> _PASSAGE TO READ_:
- The poster for UFC 159: Jones vs. Sonnen
- Promotion: Ultimate Fighting Championship
- Date: April 27, 2013
- Venue: Prudential Center
- City: Newark, New Jersey
- Attendance: 15,227
- Total gate: $2,700,000

Event chronology
| UFC on Fox: Henderson vs. Melendez | UFC 159: Jones vs. Sonnen | UFC on FX: Belfort vs. Rockhold |

= UFC 159 =

UFC mixed martial arts event in 2013

UFC 159: Jones vs. Sonnen was a mixed martial arts event held on April 27, 2013, at the Prudential Center in Newark, New Jersey.

==Background==

Jimy Hettes was expected to face Steven Siler at the event; however, Hettes was forced out of the bout with an injury and replaced by Kurt Holobaugh.

Joe Proctor was expected to face Al Iaquinta at the event. However, the bout was scrapped as both fighters sustained training injuries leading up to the fight.

Johnny Bedford was expected to face Erik Pérez at the event. However, Pérez pulled out of the bout just days before the event citing an injury and was replaced by Bryan Caraway.

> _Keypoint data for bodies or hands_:
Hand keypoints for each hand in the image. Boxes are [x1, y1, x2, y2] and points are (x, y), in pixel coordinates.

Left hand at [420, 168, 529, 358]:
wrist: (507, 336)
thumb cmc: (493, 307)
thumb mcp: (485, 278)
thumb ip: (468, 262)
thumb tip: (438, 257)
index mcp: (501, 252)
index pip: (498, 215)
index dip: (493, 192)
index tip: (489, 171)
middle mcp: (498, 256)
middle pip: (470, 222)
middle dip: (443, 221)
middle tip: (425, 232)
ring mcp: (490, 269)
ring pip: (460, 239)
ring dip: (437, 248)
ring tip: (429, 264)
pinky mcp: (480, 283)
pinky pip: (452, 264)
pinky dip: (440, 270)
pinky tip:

> _EXERCISE TASKS_:
a: From the UFC 159 article, copy the passage that begins with the words containing "Event chronology" and ends with "to the fight.".
b: Continue the UFC 159 article, starting after its final sentence.

> _RESULTS IN ORDER_:
a:
Event chronology
| UFC on Fox: Henderson vs. Melendez | UFC 159: Jones vs. Sonnen | UFC on FX: Belfort vs. Rockhold |

= UFC 159 =

UFC mixed martial arts event in 2013

UFC 159: Jones vs. Sonnen was a mixed martial arts event held on April 27, 2013, at the Prudential Center in Newark, New Jersey.

==Background==

Jimy Hettes was expected to face Steven Siler at the event; however, Hettes was forced out of the bout with an injury and replaced by Kurt Holobaugh.

Joe Proctor was expected to face Al Iaquinta at the event. However, the bout was scrapped as both fighters sustained training injuries leading up to the fight.

b:
Welterweights Nick Catone and James Head were scheduled to face each other on this card. However, at the weigh ins Catone missed weight and the bout was subsequently pulled from the card the day of the show after Catone went to the hospital for dehydration. The bout was scrapped as a result.

==Bonus Awards==

The following fighters received $65,000 bonuses.

- Fight of the Night: Pat Healy vs. Jim Miller ^
- Knockout of the Night: Roy Nelson
- Submission of the Night: Bryan Caraway ^
^ Double bonus winner Pat Healy had his awards rescinded after testing positive for marijuana during his post fight drug screening.